» **Requirement 1**: Copy everything in the Ground Zero article from "Nine million tourists" down to "and buildings crumbling." word for word.
» **Requirement 2**: List every kind of souvenir that the Ground Zero article names as being sold.
» **Requirement 3**: Condense the paragraph of the Ground Zero article that begins "Nine million tourists" into a short bulleted list that keeps its main facts.

» **Extracted text**:
┌──
Dispatches

Rubble Photos for Sale

The gray market of Ground Zero memorabilia.

Nine million tourists visit Lower Manhattan each year, and a large number of them make a stop at Ground Zero. Many leave with souvenirs. Those who’ve paid the $15 entrance fee for the official visitors’ center can buy commemorative coins, postcards, and other respectful memorabilia in a gift shop. For cheaper and more visceral mementos, the tourists take to the streets. Around the World Trade Center site, there’s a bustling gray market, one that’s dominated by picture books filled with photos of planes exploding and buildings crumbling.
└──
» **Recorded data**:
┌──
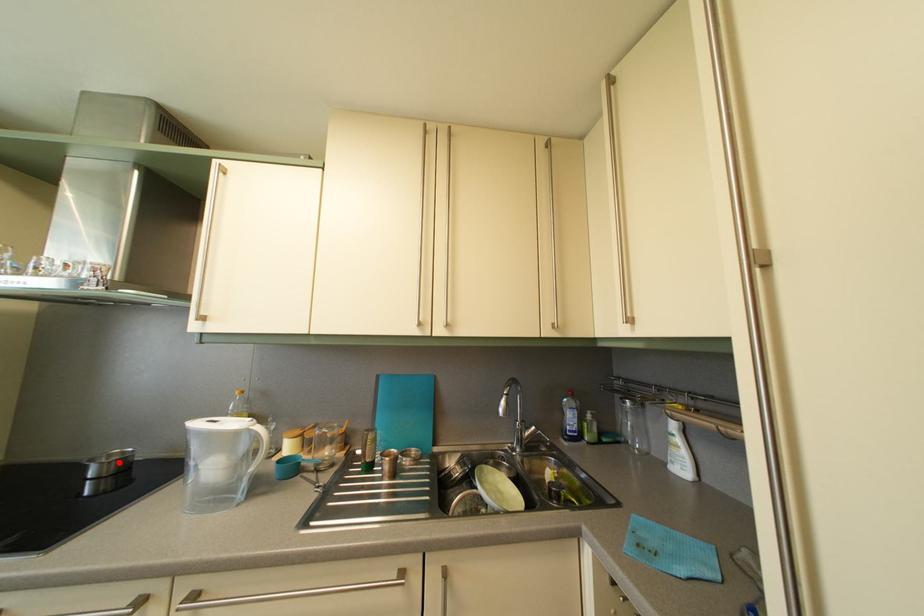
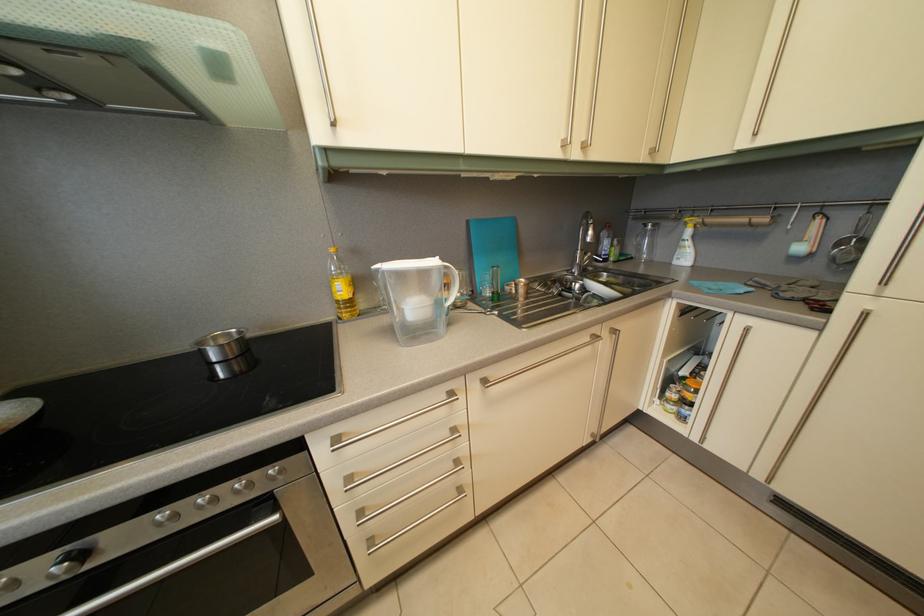
Where in the second image is the point corresponding to the highlighted location from the first image?

(224, 346)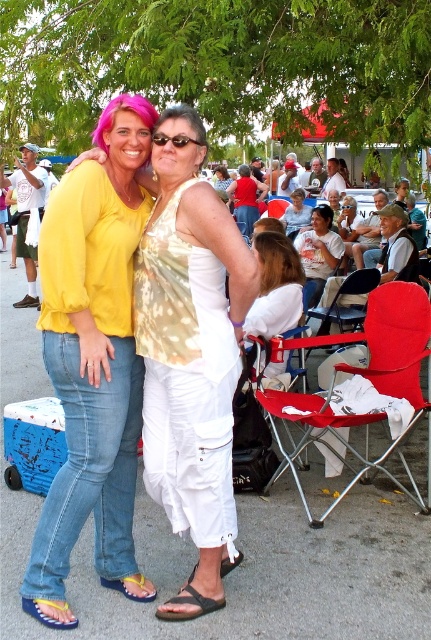
Question: Which point is farther to the camera?

Choices:
 (A) (147, 600)
 (B) (393, 378)

Answer: (B)

Question: Can you confirm if red fabric folding chair at lower right is positioned above blue fabric sandal at lower left?

Choices:
 (A) yes
 (B) no

Answer: (A)

Question: Does green leafy tree at upper center have a larger size compared to yellow fabric sandal at lower left?

Choices:
 (A) yes
 (B) no

Answer: (A)

Question: Does matte yellow blouse at center appear on the left side of white cotton shirt at center?

Choices:
 (A) yes
 (B) no

Answer: (A)

Question: Which point appears closest to the camera in this image?

Choices:
 (A) (419, 61)
 (B) (115, 586)
 (C) (412, 333)
 (D) (99, 268)

Answer: (D)

Question: Which object appears closest to the camera in this image?

Choices:
 (A) blue fabric sandal at lower left
 (B) yellow fabric sandal at lower left
 (C) green leafy tree at upper center

Answer: (A)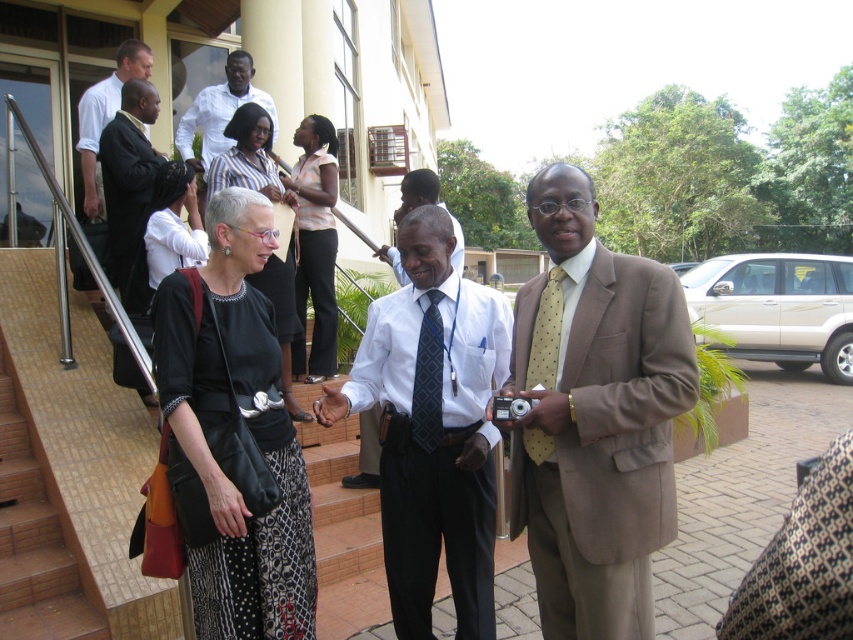
Who is positioned more to the right, white shirt at center or brown tile stairs at lower left?

Positioned to the right is white shirt at center.

Consider the image. Can you confirm if white shirt at center is shorter than brown tile stairs at lower left?

No, white shirt at center is not shorter than brown tile stairs at lower left.

Who is more forward, (398, 339) or (35, 545)?

Point (398, 339) is in front.

This screenshot has height=640, width=853. What are the coordinates of `white shirt at center` in the screenshot? It's located at (432, 428).

Does matte black dress at center have a greater height compared to white shirt with blue tie at center?

Yes.

Does matte black dress at center lie behind white shirt with blue tie at center?

No, it is in front of white shirt with blue tie at center.

Describe the element at coordinates (173, 225) in the screenshot. I see `matte black dress at center` at that location.

Find the location of `matte black dress at center`. matte black dress at center is located at coordinates (173, 225).

Is matte brown suit at center behind dark suit at left?

No, matte brown suit at center is closer to the viewer.

Who is taller, matte brown suit at center or dark suit at left?

matte brown suit at center is taller.

Between point (576, 609) and point (90, 182), which one is positioned behind?

The point (90, 182) is more distant.

I want to click on matte brown suit at center, so click(595, 417).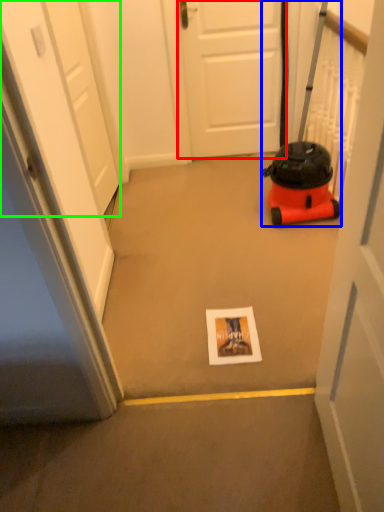
Question: Estimate the real-world distances between objects in this image. Which object is closer to door (highlighted by a red box), equipment (highlighted by a blue box) or door (highlighted by a green box)?

Choices:
 (A) equipment
 (B) door

Answer: (A)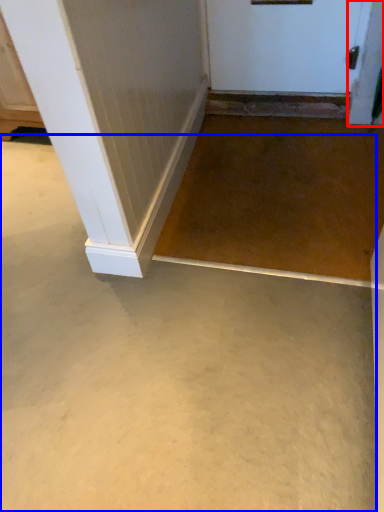
Question: Which object appears closest to the camera in this image, screen door (highlighted by a red box) or concrete (highlighted by a blue box)?

Choices:
 (A) screen door
 (B) concrete

Answer: (B)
└──
» **Full solution 1**:
Nine million tourists visit Lower Manhattan each year, and a large number of them make a stop at Ground Zero. Many leave with souvenirs. Those who’ve paid the $15 entrance fee for the official visitors’ center can buy commemorative coins, postcards, and other respectful memorabilia in a gift shop. For cheaper and more visceral mementos, the tourists take to the streets. Around the World Trade Center site, there’s a bustling gray market, one that’s dominated by picture books filled with photos of planes exploding and buildings crumbling.

» **Full solution 2**:
- Commemorative coins
- Postcards
- Picture books filled with photos of planes exploding and buildings crumbling

» **Full solution 3**:
- Nine million tourists visit Lower Manhattan each year, and many stop at Ground Zero and leave with souvenirs.
- Visitors who pay the $15 entrance fee to the official visitors' center can buy commemorative coins, postcards, and other respectful memorabilia in its gift shop.
- Cheaper, more visceral mementos come from a bustling gray market on the streets around the World Trade Center site.
- That market is dominated by picture books full of photos of planes exploding and buildings crumbling.